*** Opening DATA EXTRACTS ***

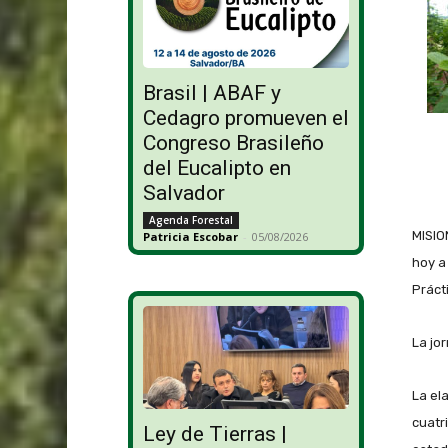
Brasil | ABAF y
Cedagro promueven el
Congreso Brasileño
del Eucalipto en
Salvador
Agenda Forestal
MISIO
Patricia Escobar
-
05/08/2026
hoy a
Práct
La jo
La el
cuatr
Ley de Tierras |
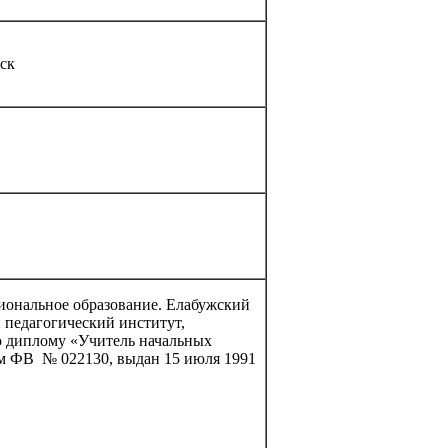
ск
иональное образование. Елабужский
 педагогический институт,
 диплому «Учитель начальных
м ФВ № 022130, выдан 15 июля 1991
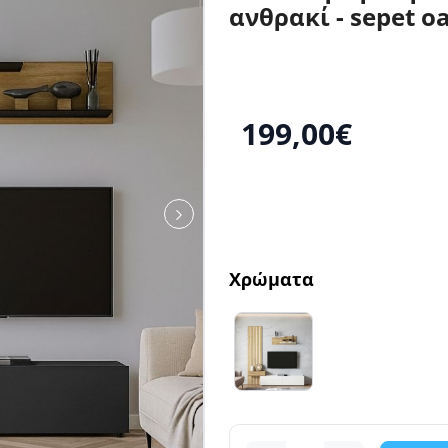
ανθρακί - sepet o
199,00€
Χρώματα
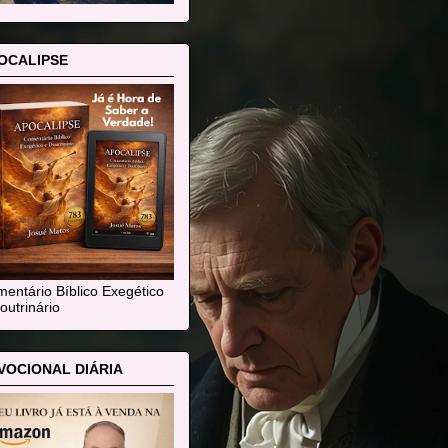
OCALIPSE
entário Bíblico Exegético
outrinário
VOCIONAL DIÁRIA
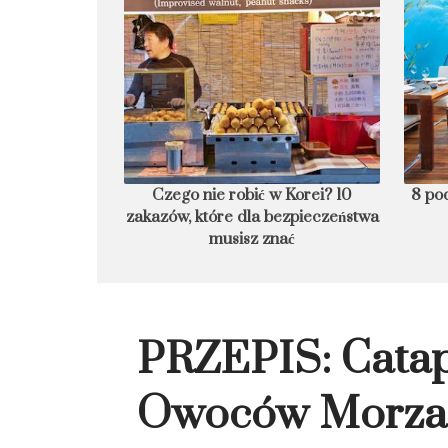
ebularza. Kiedy
Czego nie robić w Korei? 10
8 pod
czny?
zakazów, które dla bezpieczeństwa
musisz znać
PRZEPIS: Catap
Owoców Morza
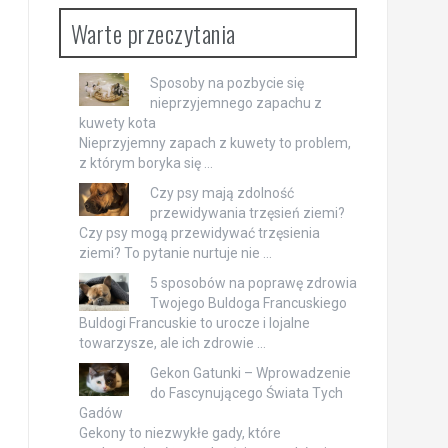
Warte przeczytania
Sposoby na pozbycie się
nieprzyjemnego zapachu z
kuwety kota
Nieprzyjemny zapach z kuwety to problem,
z którym boryka się …
Czy psy mają zdolność
przewidywania trzęsień ziemi?
Czy psy mogą przewidywać trzęsienia
ziemi? To pytanie nurtuje nie …
5 sposobów na poprawę zdrowia
Twojego Buldoga Francuskiego
Buldogi Francuskie to urocze i lojalne
towarzysze, ale ich zdrowie …
Gekon Gatunki – Wprowadzenie
do Fascynującego Świata Tych
Gadów
Gekony to niezwykłe gady, które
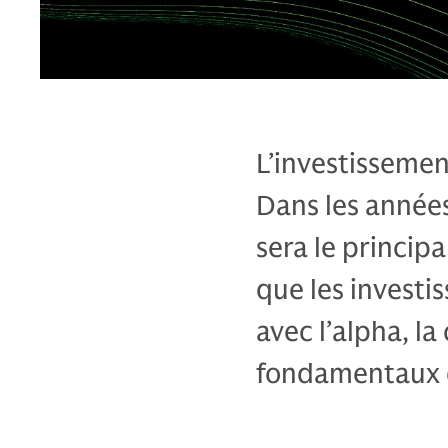
L’investissemen
Dans les année
sera le princip
que les investis
avec l’alpha, la
fondamentaux d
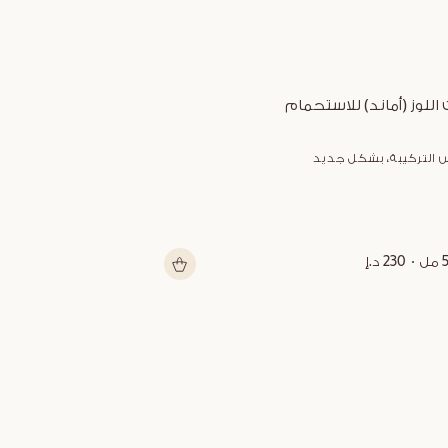
 اللوز (أماند) للاستحمام
زبدة الشيا متعد
 التركيبة، بشكل جديد
شكل جديد
ل
230 د.إ
150 مل
199 د.إ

*** Closing DATA EXTRACTS ***

Please change "Salvador" to "Bahia" and write out the text of all the records again, with everything else unchanged and the pictures omitted.

◆ ANSWER TO THIS EXERCISE:
Brasil | ABAF y
Cedagro promueven el
Congreso Brasileño
del Eucalipto en
Bahia
Agenda Forestal
MISIO
Patricia Escobar
-
05/08/2026
hoy a
Práct
La jo
La el
cuatr
Ley de Tierras |
ск
иональное образование. Елабужский
 педагогический институт,
 диплому «Учитель начальных
м ФВ № 022130, выдан 15 июля 1991
ανθρακί - sepet o
199,00€
Χρώματα
OCALIPSE
entário Bíblico Exegético
outrinário
VOCIONAL DIÁRIA
ebularza. Kiedy
Czego nie robić w Korei? 10
8 pod
czny?
zakazów, które dla bezpieczeństwa
musisz znać
PRZEPIS: Catap
Owoców Morza
Warte przeczytania
Sposoby na pozbycie się
nieprzyjemnego zapachu z
kuwety kota
Nieprzyjemny zapach z kuwety to problem,
z którym boryka się …
Czy psy mają zdolność
przewidywania trzęsień ziemi?
Czy psy mogą przewidywać trzęsienia
ziemi? To pytanie nurtuje nie …
5 sposobów na poprawę zdrowia
Twojego Buldoga Francuskiego
Buldogi Francuskie to urocze i lojalne
towarzysze, ale ich zdrowie …
Gekon Gatunki – Wprowadzenie
do Fascynującego Świata Tych
Gadów
Gekony to niezwykłe gady, które
L’investissemen
Dans les année
sera le princip
que les investis
avec l’alpha, la
fondamentaux d
 اللوز (أماند) للاستحمام
زبدة الشيا متعد
 التركيبة، بشكل جديد
شكل جديد
ل
230 د.إ
150 مل
199 د.إ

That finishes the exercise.